> [Excerpt provided]
▽

If you want bliss not boredom at your wedding ceremony, choose a Wedding Celebrant that

  • Is motivated by a genuine passion for the art of ceremony creation and presentation
  • Matches your personality and style.
  • Demonstrates your best interests to ensure you and your guests feel happy and valued

3. What style of wedding ceremony do you want?

A civil marriage ceremony has ample scope for creativity.  Apart from the legal inclusions, all the rest – content, location, décor, music, participation, apparel –  is open to personal choice. The style and mood of your wedding ceremony reveal

  • who you and your partner are as a couple
  • what marriage means to you both

What is important to both of you? What sort of things do you want to acknowledge at your ceremony?

  • Your love and  relationship
  • Family and friends
  • Culture, traditions, beliefs
  • Passions and interests

What kind of “vibe” do you want your wedding ceremony to have?

  • Relaxed or formal
  • Traditional or modern
  • Surprising or predictable

Your answers will greatly influence your choice of Celebrant.

For example, if you want a traditional wedding ceremony that conveys a formal mood, look for a Marriage Celebrant that suits that style.

△

(Source records)

▽

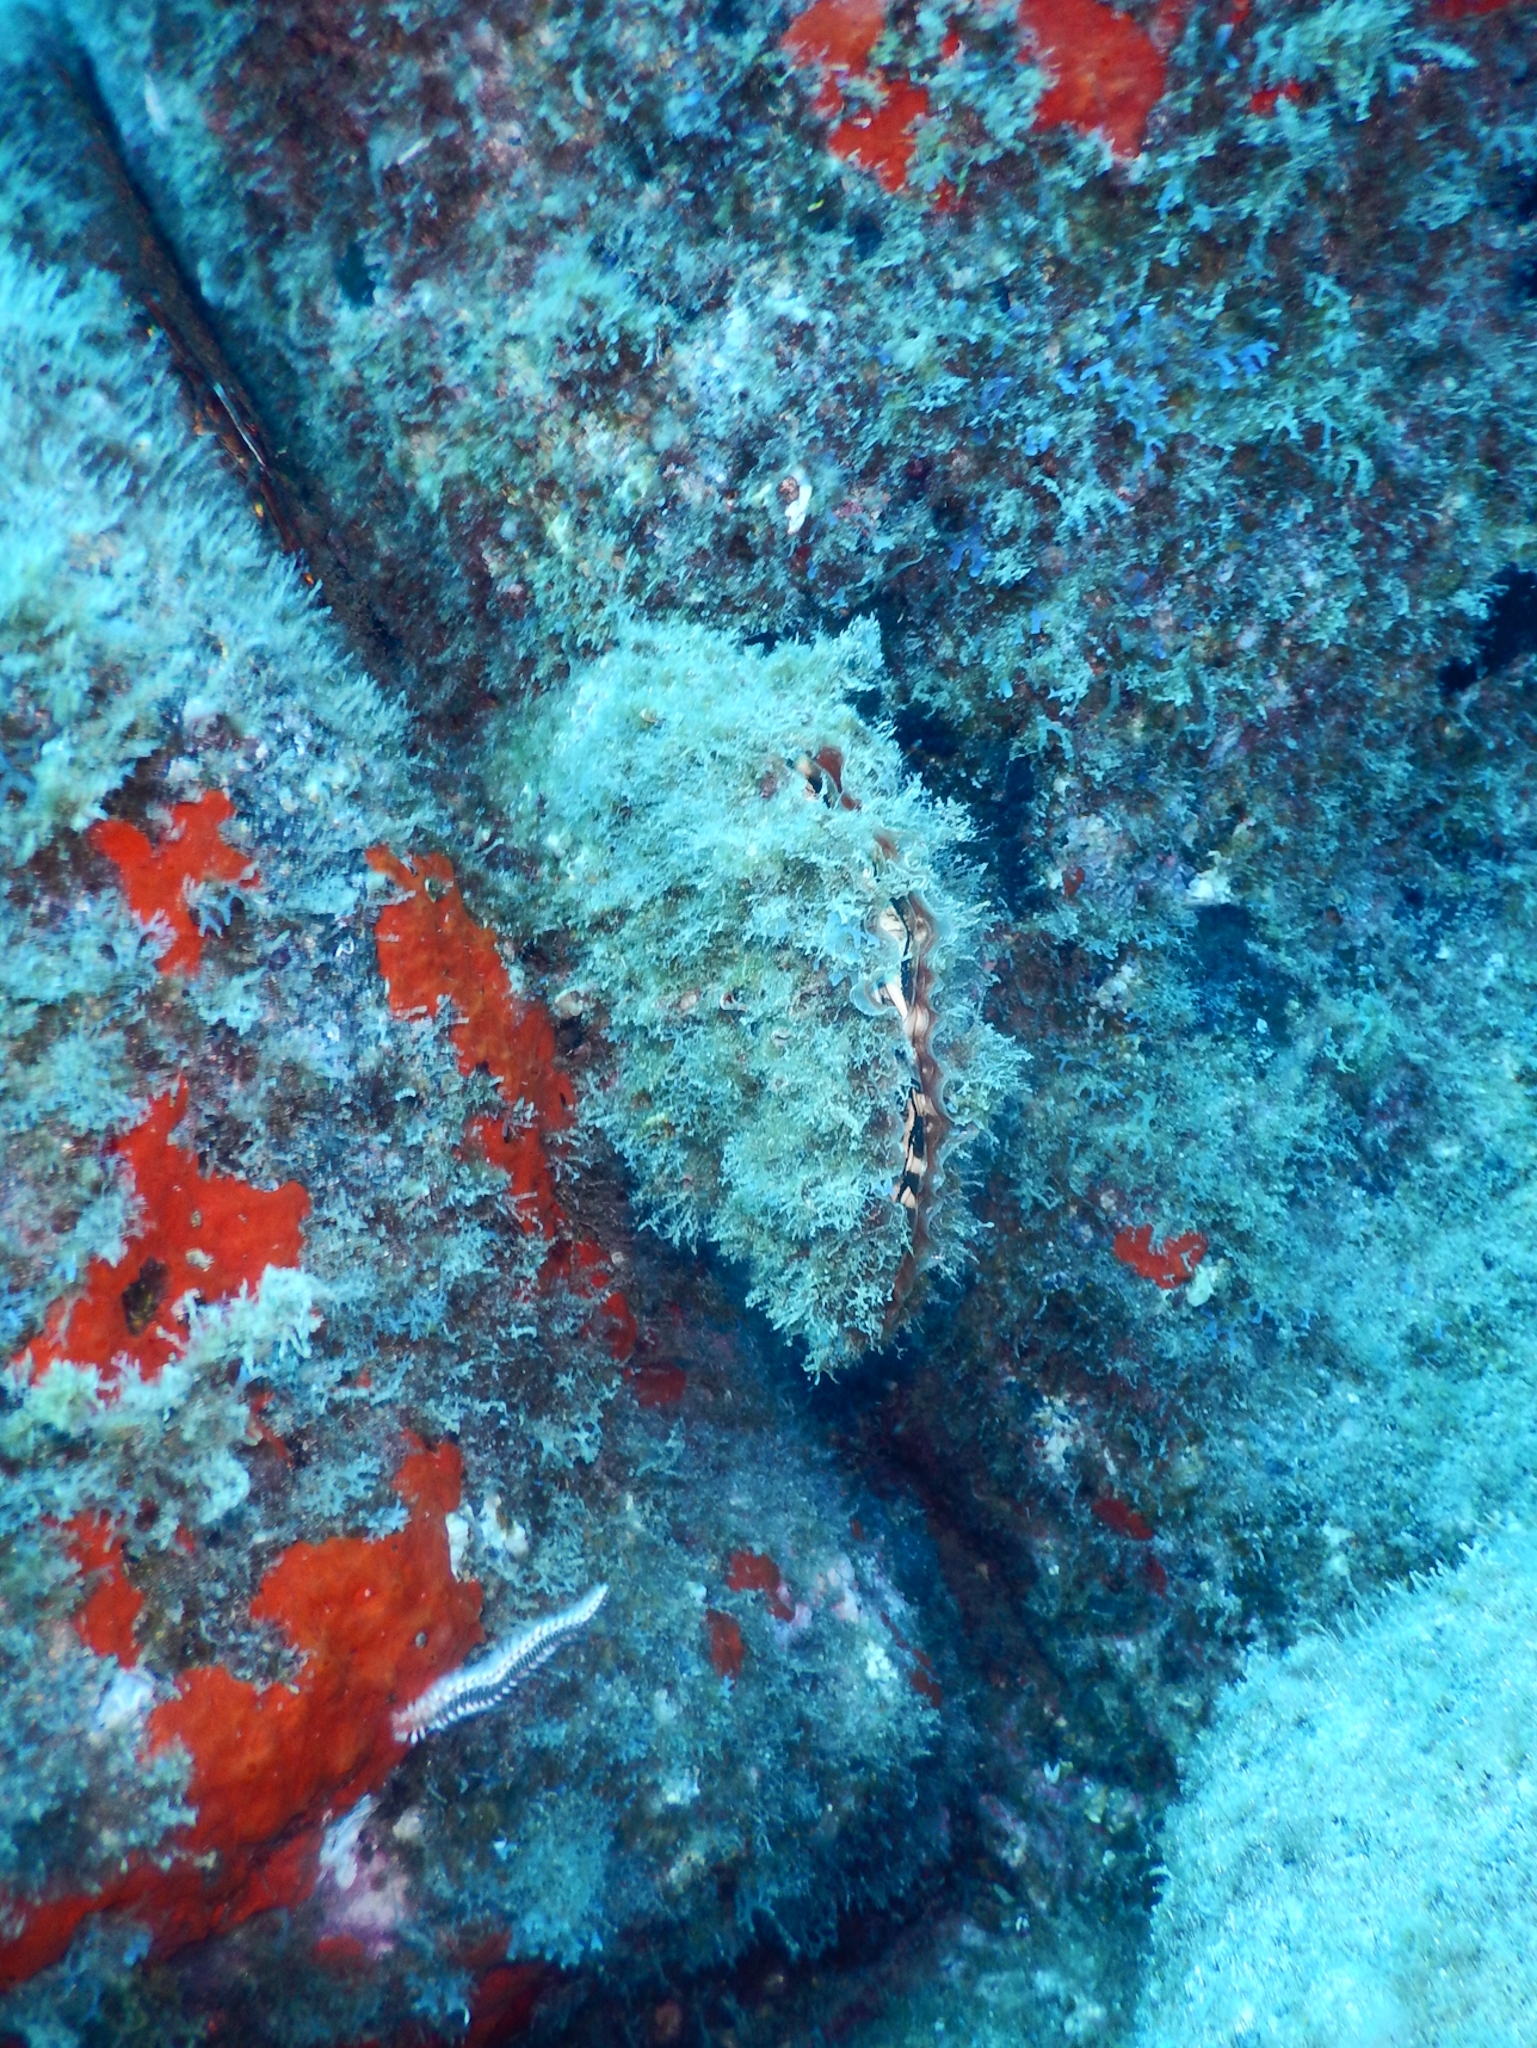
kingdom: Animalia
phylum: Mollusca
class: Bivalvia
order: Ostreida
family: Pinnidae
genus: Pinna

△
▽

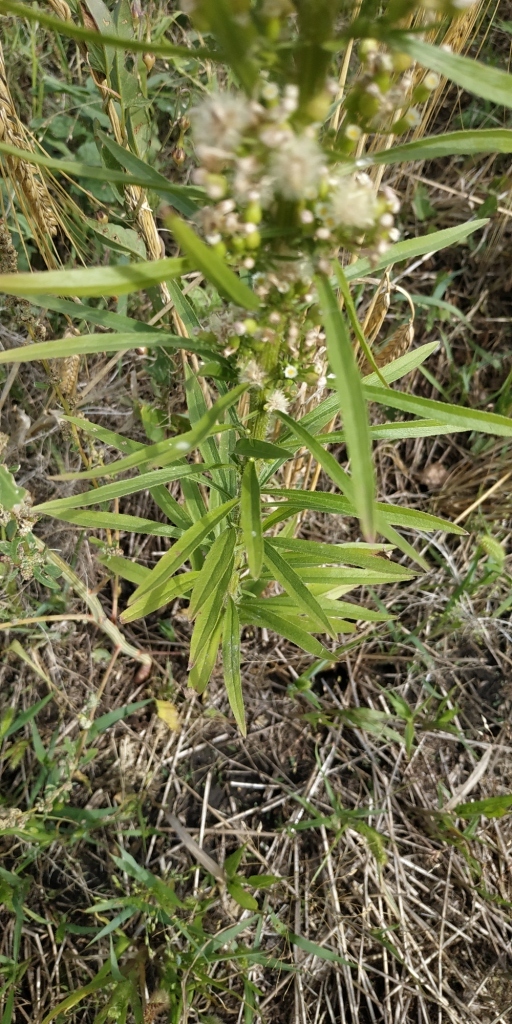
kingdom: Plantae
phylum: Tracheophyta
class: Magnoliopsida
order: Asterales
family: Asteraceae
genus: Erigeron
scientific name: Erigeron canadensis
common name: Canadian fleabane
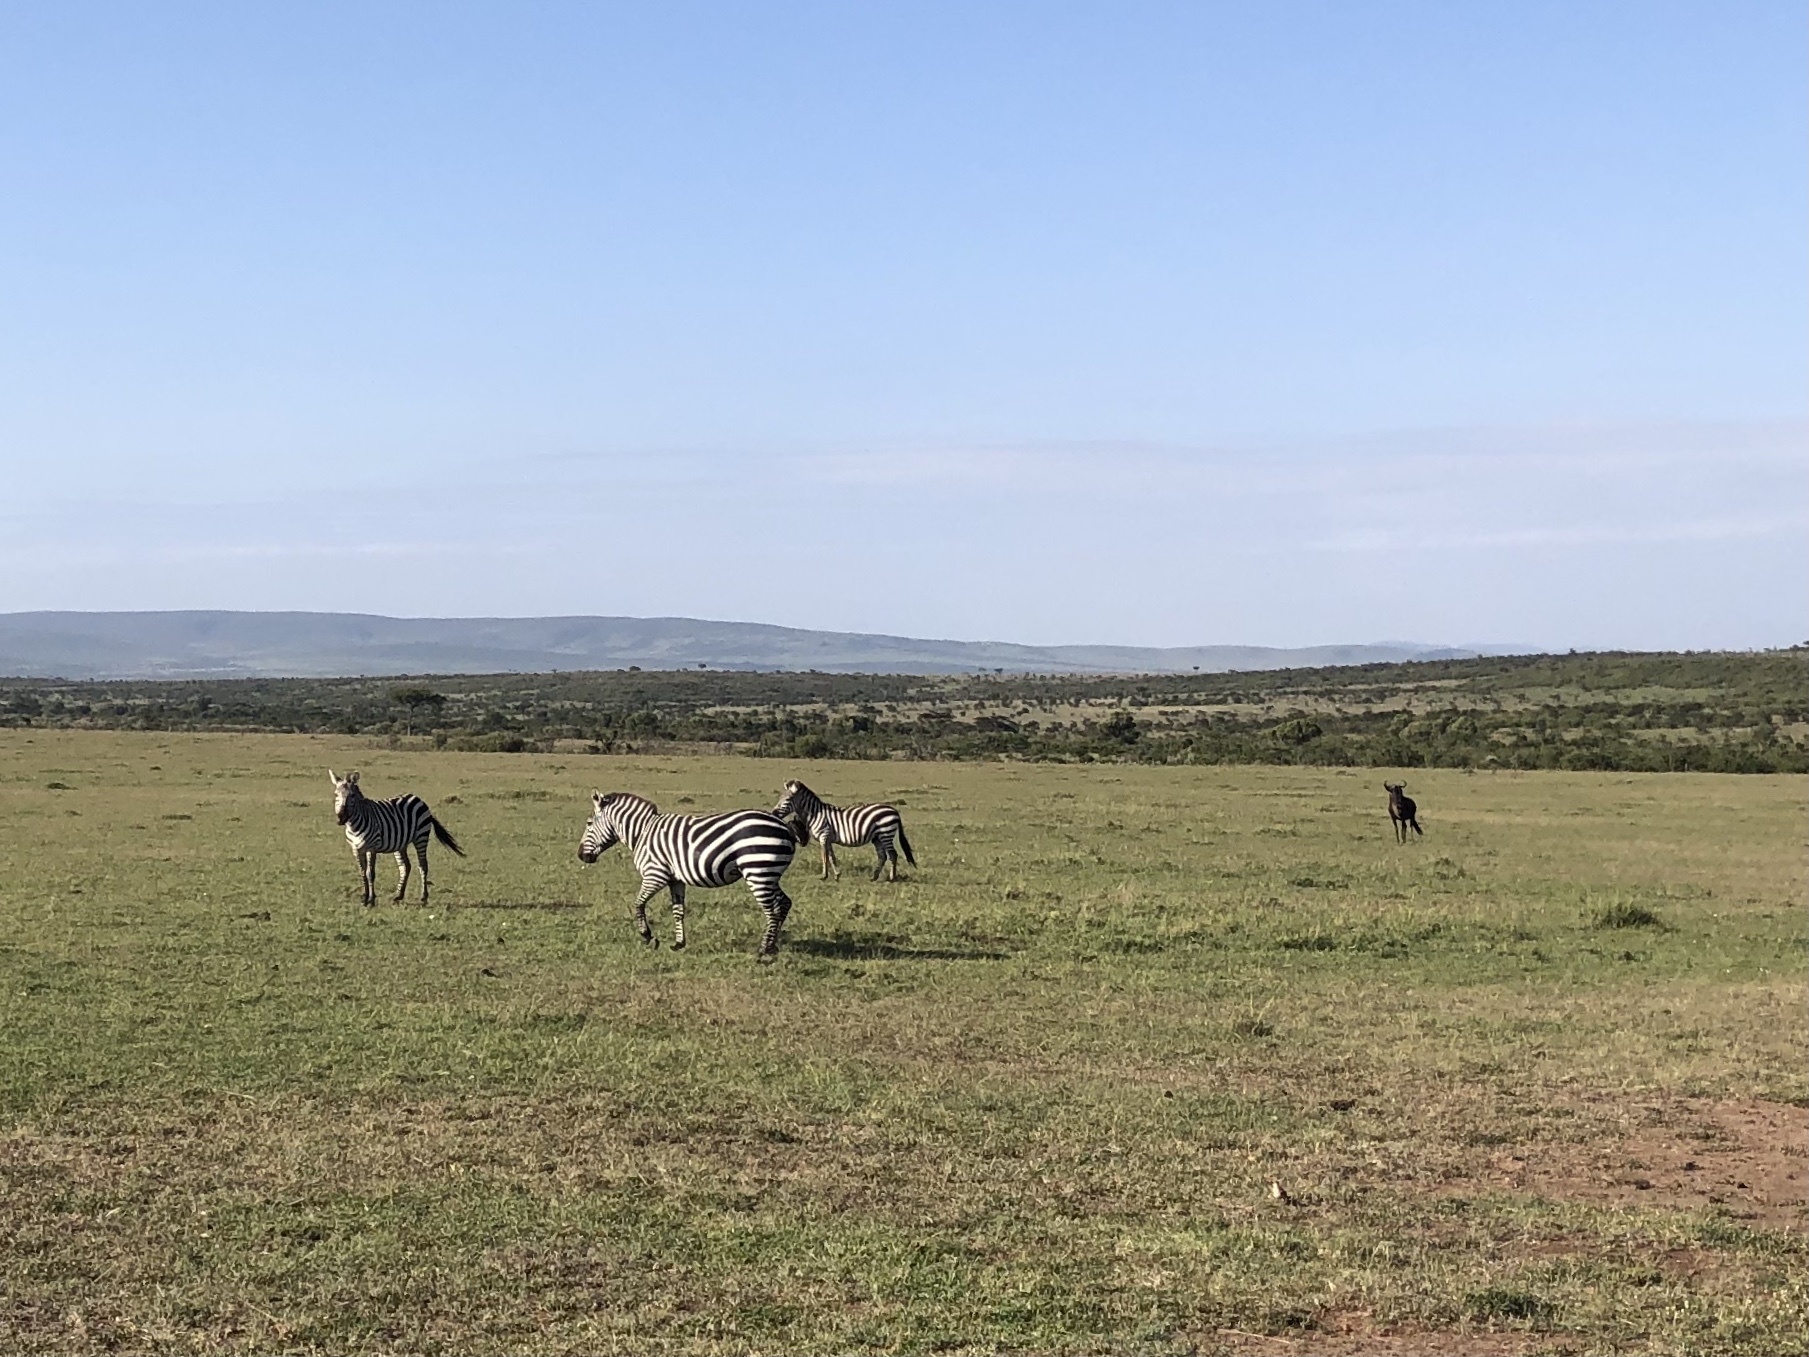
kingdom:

△
▽

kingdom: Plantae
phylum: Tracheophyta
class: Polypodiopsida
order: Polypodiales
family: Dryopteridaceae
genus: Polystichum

△

> [Exercise 1]
Answer these questions using the wedding ceremony excerpt.
(a) Apart from the legal inclusions, which aspects of a civil marriage ceremony does the excerpt list as open to personal choice?
(b) What two things does the excerpt say the style and mood of a wedding ceremony reveal?
(c) Which three pairs of options does the excerpt give for the "vibe" of a wedding ceremony?
> [Exercise 2] Write the next part of the wedding ceremony excerpt, continuing after its final sentence.

> [Written response 1]
(a) Content, location, décor, music, participation and apparel.
(b) Who you and your partner are as a couple, and what marriage means to you both.
(c) Relaxed or formal, traditional or modern, and surprising or predictable.

> [Written response 2]
If you want an alternative wedding, or a themed wedding – Country and Western, Star Trek, Star Wars, Harry Potter, Disco, the 50s – look for a Wedding Celebrant with a propensity for fun and creativity, open and engaging.

If you need help to define, create and convey a mood for your ceremony, seek a Wedding Celebrant that provides information, samples, and ceremony ideas.

4. How much does a wedding celebrant cost?

Whatever we spend our money on tells us something about who we are, what we know and what matters to us.

Early on in your wedding planning, it is essential to pick the few things that matter to you, so you can identify where to allocate your budget.

If your Marriage Ceremony is really important to you and you understand the considerable contribution, a Celebrant can make to your happiness on your wedding day and beyond, set aside a realistic fee for your Celebrant.  The fee for a skilled Marriage Celebrant in Sydney can cost up to $1800.

There are many factors that determine the expertise of a Wedding Celebrant, which I will write more about later.

Making Your Decision

Choosing a Marriage Celebrant is an incredibly personal choice.   There are thousands of Celebrants  to choose from, all with varying skills and personalities to suit your needs.

Whoever you choose and for whatever reason, it will be much easier to choose a Wedding Celebrant if your take into consideration what matters to you on your Wedding Day.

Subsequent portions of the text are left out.